▶ _EXERCISE DATA_:
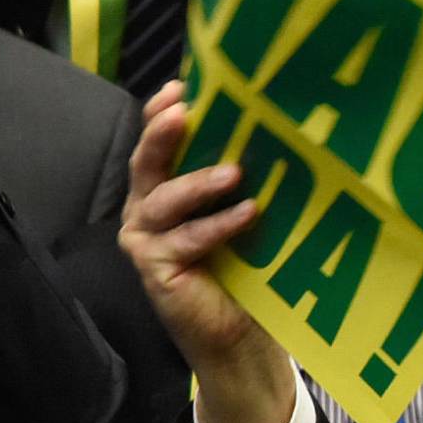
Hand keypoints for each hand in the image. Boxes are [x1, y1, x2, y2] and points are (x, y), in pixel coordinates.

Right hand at [118, 82, 294, 422]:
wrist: (238, 338)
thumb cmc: (246, 272)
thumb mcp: (244, 216)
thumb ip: (241, 181)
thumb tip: (277, 132)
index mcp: (165, 191)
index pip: (157, 144)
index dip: (163, 112)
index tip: (183, 85)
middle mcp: (146, 211)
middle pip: (147, 162)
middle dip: (164, 133)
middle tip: (186, 110)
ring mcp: (146, 240)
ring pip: (163, 199)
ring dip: (199, 181)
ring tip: (235, 172)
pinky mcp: (155, 268)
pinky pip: (185, 239)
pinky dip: (218, 224)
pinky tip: (248, 213)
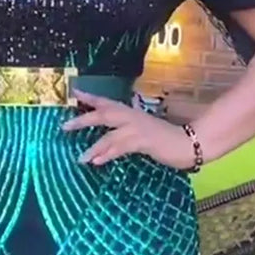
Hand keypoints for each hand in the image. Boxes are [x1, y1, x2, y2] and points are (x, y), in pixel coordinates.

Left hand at [63, 91, 196, 169]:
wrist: (189, 143)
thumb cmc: (168, 139)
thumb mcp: (144, 134)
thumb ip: (126, 135)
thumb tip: (108, 142)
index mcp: (132, 114)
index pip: (108, 103)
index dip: (90, 98)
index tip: (74, 92)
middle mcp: (132, 117)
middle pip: (104, 114)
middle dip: (84, 119)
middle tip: (64, 126)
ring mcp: (138, 128)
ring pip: (110, 135)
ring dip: (94, 146)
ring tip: (80, 158)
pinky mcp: (144, 141)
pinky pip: (122, 147)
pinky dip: (108, 154)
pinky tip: (97, 161)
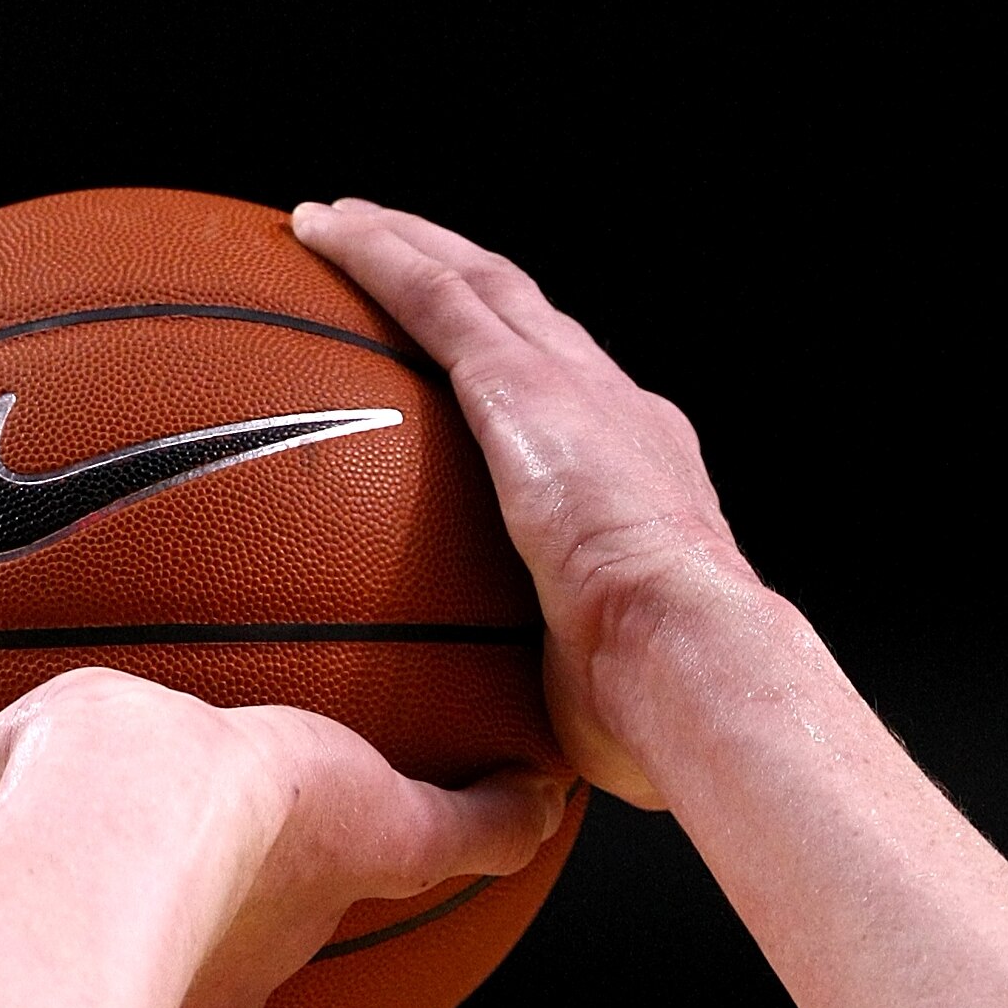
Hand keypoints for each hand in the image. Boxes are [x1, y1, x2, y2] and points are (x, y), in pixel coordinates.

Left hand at [292, 200, 754, 805]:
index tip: (489, 380)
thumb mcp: (602, 702)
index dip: (533, 380)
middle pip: (528, 320)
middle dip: (467, 283)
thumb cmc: (660, 710)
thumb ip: (557, 707)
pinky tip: (314, 229)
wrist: (693, 660)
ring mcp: (573, 388)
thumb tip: (516, 782)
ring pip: (477, 283)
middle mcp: (618, 411)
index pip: (581, 413)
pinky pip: (432, 296)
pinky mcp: (522, 385)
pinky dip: (378, 253)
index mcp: (647, 484)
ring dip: (409, 245)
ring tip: (339, 226)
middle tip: (403, 265)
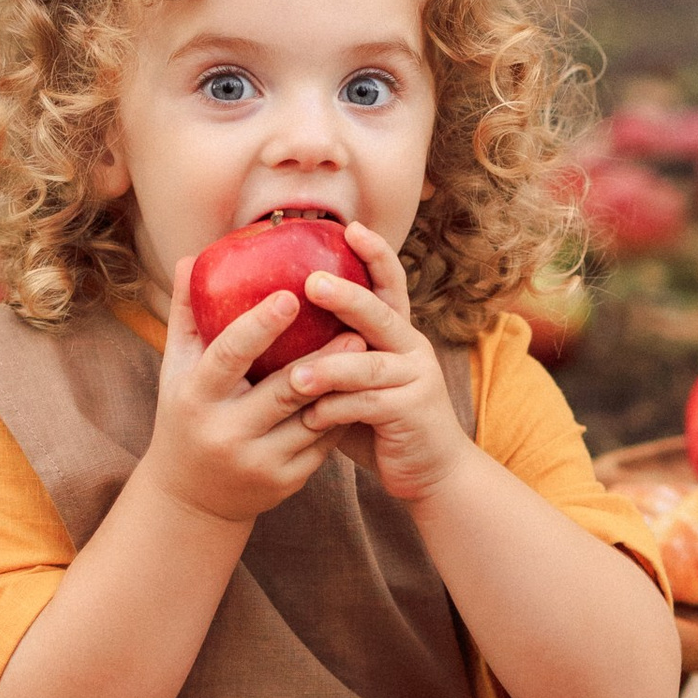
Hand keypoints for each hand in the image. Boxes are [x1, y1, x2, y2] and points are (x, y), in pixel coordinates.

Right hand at [144, 259, 350, 531]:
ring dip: (342, 382)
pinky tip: (360, 385)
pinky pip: (323, 442)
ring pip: (313, 417)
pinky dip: (342, 411)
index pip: (228, 357)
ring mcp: (258, 461)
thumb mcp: (176, 370)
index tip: (291, 295)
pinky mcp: (285, 482)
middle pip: (283, 389)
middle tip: (355, 321)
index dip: (259, 326)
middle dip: (321, 356)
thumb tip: (190, 258)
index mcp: (196, 399)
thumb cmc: (185, 415)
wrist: (191, 498)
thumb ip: (186, 315)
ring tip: (366, 346)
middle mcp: (226, 433)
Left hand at [283, 224, 472, 507]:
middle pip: (381, 312)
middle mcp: (411, 346)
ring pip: (370, 364)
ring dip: (330, 368)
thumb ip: (327, 353)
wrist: (428, 470)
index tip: (349, 227)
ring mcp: (416, 378)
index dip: (374, 253)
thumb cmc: (376, 420)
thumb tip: (270, 323)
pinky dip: (336, 411)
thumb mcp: (352, 380)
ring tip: (294, 376)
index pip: (389, 283)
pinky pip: (369, 405)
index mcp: (396, 332)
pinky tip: (310, 418)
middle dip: (347, 296)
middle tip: (312, 282)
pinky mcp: (414, 411)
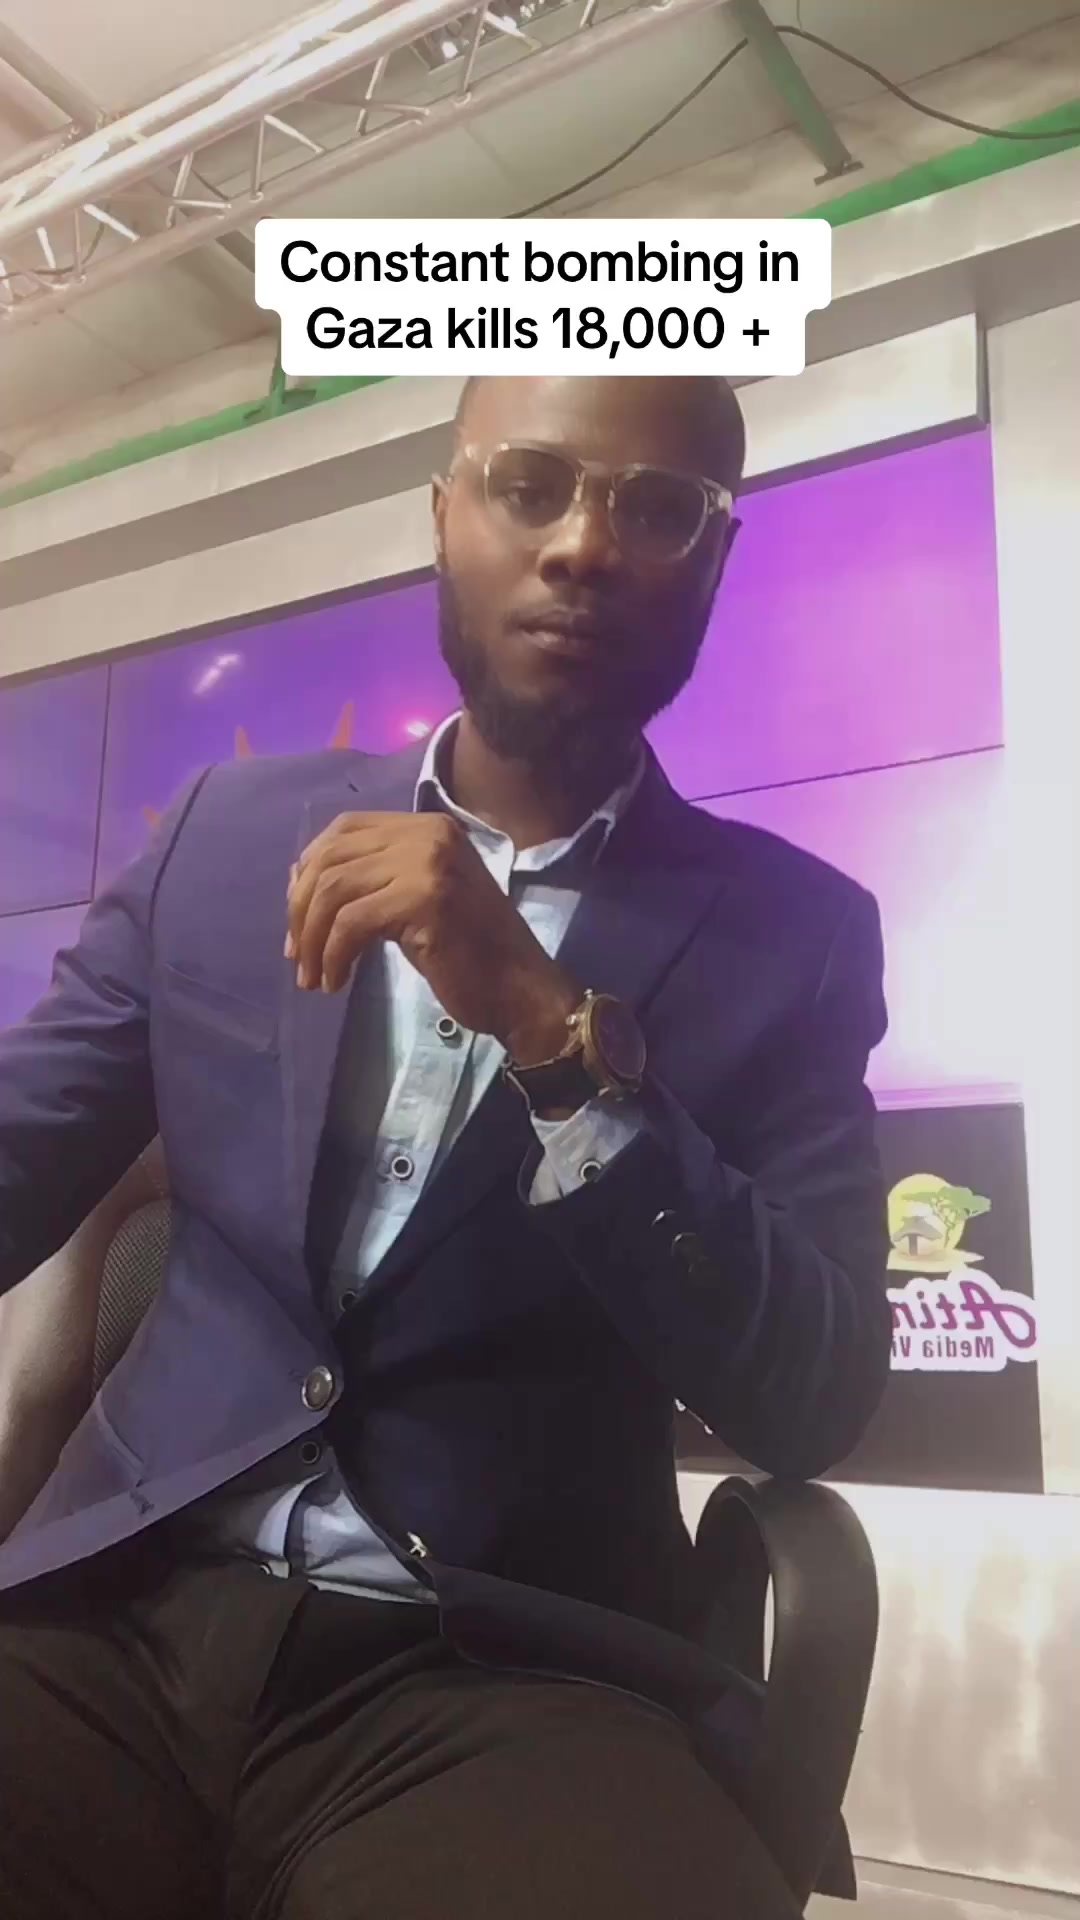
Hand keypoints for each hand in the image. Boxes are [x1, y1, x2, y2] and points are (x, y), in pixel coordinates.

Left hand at [285, 812, 579, 1061]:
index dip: (309, 869)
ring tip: (312, 975)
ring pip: (335, 890)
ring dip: (312, 939)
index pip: (344, 828)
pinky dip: (332, 955)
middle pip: (332, 857)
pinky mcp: (425, 900)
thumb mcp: (416, 902)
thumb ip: (371, 881)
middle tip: (296, 955)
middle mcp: (428, 834)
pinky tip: (335, 981)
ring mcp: (429, 864)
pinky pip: (351, 923)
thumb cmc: (470, 953)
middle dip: (300, 909)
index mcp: (427, 827)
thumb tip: (298, 880)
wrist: (521, 990)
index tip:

▶ _REQUIRED ACTION_: Find every line in the listing that has the string "wrist", then give the count by itself.

▶ _RESPONSE BELOW_: 6